Recent advances in understanding the disease have helped more cats breathe with greater ease.

Muffy had always been a healthy cat. For years, the diminutive, longhaired calico was a fixture on the desk of Steve Beerstein, editor of a New York newspaper. However, Beerstein noticed that Muffy’s breathing seemed slightly labored, and he could hear a gentle wheeze as she napped. He wasn’t concerned, though, as her appetite and activity remained normal, and she continued to act like her usual self: queen of the newsroom.

Then one day when Beerstein arrived at work, he found Muffy crouching in the corner, coughing.
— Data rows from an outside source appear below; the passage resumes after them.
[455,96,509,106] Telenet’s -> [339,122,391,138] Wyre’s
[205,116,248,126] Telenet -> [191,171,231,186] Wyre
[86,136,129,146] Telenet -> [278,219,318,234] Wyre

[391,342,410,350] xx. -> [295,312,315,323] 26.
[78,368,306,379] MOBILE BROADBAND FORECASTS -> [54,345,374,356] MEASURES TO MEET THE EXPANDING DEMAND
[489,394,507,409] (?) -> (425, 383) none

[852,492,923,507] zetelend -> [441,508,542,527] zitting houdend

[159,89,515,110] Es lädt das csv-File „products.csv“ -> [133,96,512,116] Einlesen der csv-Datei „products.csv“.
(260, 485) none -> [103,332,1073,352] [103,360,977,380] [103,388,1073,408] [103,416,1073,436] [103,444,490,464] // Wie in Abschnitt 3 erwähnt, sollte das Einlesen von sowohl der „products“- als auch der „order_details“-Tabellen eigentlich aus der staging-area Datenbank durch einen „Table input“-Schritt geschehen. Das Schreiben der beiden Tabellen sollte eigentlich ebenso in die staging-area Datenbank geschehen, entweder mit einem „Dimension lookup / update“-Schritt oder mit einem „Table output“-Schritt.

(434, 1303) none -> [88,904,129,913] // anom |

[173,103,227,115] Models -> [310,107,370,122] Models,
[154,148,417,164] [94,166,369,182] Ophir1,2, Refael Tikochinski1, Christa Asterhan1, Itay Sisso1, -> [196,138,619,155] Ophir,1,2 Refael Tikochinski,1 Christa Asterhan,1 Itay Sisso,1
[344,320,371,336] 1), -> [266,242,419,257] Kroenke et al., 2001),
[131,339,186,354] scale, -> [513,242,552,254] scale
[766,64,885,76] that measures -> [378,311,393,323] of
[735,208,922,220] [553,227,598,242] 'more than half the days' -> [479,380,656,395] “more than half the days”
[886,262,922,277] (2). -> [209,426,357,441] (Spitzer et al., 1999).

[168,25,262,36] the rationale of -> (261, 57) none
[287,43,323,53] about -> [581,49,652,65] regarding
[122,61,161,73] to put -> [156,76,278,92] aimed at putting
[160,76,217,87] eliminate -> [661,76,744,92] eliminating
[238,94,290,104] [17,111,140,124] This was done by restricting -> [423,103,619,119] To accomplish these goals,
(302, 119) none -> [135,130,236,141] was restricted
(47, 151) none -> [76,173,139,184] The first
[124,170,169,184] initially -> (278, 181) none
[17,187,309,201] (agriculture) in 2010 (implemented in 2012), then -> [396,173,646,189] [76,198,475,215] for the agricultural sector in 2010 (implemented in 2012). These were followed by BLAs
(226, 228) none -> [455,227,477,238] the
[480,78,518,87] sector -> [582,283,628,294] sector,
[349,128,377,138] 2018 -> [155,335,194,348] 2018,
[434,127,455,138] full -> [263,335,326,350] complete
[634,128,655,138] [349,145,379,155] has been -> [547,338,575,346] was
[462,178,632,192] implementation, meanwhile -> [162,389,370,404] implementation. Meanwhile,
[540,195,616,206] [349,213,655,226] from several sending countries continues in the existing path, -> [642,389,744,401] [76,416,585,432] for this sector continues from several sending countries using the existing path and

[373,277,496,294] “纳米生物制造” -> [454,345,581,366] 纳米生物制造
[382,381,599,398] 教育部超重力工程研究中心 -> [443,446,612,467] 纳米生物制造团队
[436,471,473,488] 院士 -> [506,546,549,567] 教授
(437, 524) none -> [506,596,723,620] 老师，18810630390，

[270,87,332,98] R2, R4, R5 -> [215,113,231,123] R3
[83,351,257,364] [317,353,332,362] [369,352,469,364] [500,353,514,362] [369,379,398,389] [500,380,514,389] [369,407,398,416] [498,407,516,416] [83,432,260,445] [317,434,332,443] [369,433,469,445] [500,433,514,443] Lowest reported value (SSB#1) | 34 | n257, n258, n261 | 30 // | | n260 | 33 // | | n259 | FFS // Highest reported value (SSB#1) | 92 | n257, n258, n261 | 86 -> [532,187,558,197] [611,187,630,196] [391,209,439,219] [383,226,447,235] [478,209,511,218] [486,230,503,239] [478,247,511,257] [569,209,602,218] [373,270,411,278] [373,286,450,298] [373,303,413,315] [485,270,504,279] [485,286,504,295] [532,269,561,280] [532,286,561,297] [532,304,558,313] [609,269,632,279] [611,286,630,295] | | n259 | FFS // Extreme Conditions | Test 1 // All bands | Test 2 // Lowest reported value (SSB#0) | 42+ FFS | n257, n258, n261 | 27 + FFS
Neck extended, she glanced up at Beerstein with a panicked look in her eyes. Beerstein tried to comfort her, to no avail. Between coughs, Muffy’s chest was heaving.

“I’d grown accustomed to the occasional sound of her coughing up a hairball,” Beerstein said. “But this was clearly no hairball.”

In five minutes, Beerstein was hailing a cab and heading to his vet’s office. “There are several possible reasons for coughing and labored breathing in cats,” his vet said. “At the top of the list, though, is asthma.”

What Is Asthma?
Feline asthma is a clinical condition characterized by recurrent bouts of coughing, wheezing, and labored breathing. The condition affects “approximately one percent of the general cat population, and over five percent of Siamese cats” said Rhonda Schulman, DVM, assistant professor of small animal medicine at the University of Illinois College of Veterinary Medicine.

Cats exhibiting these clinical signs usually behave normally between episodes. Some cats have only a brief history of coughing episodes before presented with an acute, severe respiratory compromise – the so-called “asthma attack.”

Asthma is a type of allergic bronchitis. The allergen acts as an irritant, triggering a hypersensitivity reaction, and the airways respond with constriction, mucus and cough. If the environmental factors triggering the asthma can be identified and eliminated, the coughing and wheezing usually resolves. But, in most cases, no underlying allergen can be identified.